(PROVIDED MATERIAL Opens)

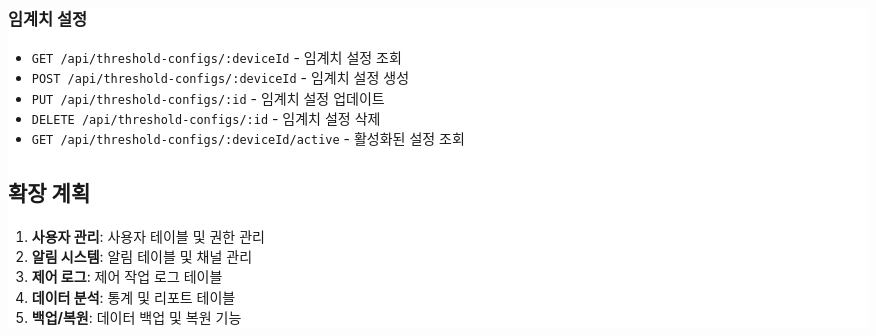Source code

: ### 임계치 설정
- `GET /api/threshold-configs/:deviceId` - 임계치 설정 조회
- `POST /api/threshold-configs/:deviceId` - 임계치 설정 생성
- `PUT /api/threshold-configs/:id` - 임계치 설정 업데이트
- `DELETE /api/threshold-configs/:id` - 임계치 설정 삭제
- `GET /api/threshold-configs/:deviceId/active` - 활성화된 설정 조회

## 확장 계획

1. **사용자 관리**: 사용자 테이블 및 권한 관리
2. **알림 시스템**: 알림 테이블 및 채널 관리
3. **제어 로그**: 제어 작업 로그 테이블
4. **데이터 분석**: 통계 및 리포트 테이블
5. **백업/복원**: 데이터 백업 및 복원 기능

(PROVIDED MATERIAL Closes)

◆ JOB ◆
Copy each line in the entries above where "configs" turns up.

◆ REPLY TO THE EXERCISE ◆
- `GET /api/threshold-configs/:deviceId` - 임계치 설정 조회
- `POST /api/threshold-configs/:deviceId` - 임계치 설정 생성
- `PUT /api/threshold-configs/:id` - 임계치 설정 업데이트
- `DELETE /api/threshold-configs/:id` - 임계치 설정 삭제
- `GET /api/threshold-configs/:deviceId/active` - 활성화된 설정 조회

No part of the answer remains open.